FAQ: Why is there a world file named with an x on the end of the extension in ArcGIS?
Why is there a world file named with an x on the end of the extension in ArcGIS?
A world file stores an affine or first order transformation that maps from pixel space to map space. When an image is georeferenced and the transformation can be expressed in the form of a world file, Update Georeference creates a world file.
Since ArcGIS 9.2 Service Pack 2, if the transformation cannot be expressed as a world file, Update Georeference writes the transformation into the aux.xml file and also writes an approximate affine transformation into a text file or a world file with an 'x' on the end of the extension name. For example, a TIFF image with this approximate affine transformation has the extension .tfwx. This is not an exact transformation; it is only an approximation.

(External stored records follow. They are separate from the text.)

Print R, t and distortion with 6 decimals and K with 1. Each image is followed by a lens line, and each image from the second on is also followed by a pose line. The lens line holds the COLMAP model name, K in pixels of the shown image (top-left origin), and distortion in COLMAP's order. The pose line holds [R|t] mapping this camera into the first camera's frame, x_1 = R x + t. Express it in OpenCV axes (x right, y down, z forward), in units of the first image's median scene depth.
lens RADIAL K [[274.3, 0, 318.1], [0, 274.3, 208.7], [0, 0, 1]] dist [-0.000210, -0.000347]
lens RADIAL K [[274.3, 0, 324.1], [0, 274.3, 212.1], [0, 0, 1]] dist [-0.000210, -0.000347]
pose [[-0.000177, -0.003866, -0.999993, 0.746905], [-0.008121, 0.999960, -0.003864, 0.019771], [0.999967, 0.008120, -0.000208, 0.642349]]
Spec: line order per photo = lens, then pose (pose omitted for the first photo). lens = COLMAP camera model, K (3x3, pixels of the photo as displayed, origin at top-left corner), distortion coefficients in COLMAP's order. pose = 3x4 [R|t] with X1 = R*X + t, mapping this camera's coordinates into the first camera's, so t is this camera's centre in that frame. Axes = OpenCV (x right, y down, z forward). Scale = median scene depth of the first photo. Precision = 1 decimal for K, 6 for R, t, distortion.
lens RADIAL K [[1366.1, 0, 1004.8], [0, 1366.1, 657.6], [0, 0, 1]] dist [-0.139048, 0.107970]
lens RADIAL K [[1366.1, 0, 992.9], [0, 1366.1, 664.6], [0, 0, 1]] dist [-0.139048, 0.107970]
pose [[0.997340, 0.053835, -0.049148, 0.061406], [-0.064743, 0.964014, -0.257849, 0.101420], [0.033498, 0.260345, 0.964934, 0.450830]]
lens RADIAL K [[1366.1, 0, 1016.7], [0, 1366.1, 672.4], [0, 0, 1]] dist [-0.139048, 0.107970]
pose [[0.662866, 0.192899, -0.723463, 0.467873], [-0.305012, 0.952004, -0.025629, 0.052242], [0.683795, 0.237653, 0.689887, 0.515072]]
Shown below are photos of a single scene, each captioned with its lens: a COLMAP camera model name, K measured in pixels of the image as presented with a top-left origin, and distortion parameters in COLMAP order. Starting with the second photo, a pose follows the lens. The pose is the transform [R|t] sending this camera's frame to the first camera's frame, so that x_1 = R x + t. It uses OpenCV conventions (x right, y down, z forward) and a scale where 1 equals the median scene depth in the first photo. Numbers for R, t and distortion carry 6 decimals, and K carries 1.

There is a special case where this text file contains a true affine transformation. If performing Update Georeference on a raster dataset that already contains map coordinates, a text file with the 'x' extension is written. For example, if georeferencing is performed on a TIFF that already contains map coordinates, the Update Georeference command creates a .tfwx file that contains a true affine transformation.
This text file can be used as a world file if it is needed for ArcGIS 9.1 and non-ArcGIS software. To use this text file, delete the 'x' in the world file extension name. Since this text file is not a part of the raster dataset in ArcGIS 9.2 and later versions, it should not be used as a world file in versions where ArcGIS can read the aux.xml file, such as in ArcGIS 9.2 and beyond.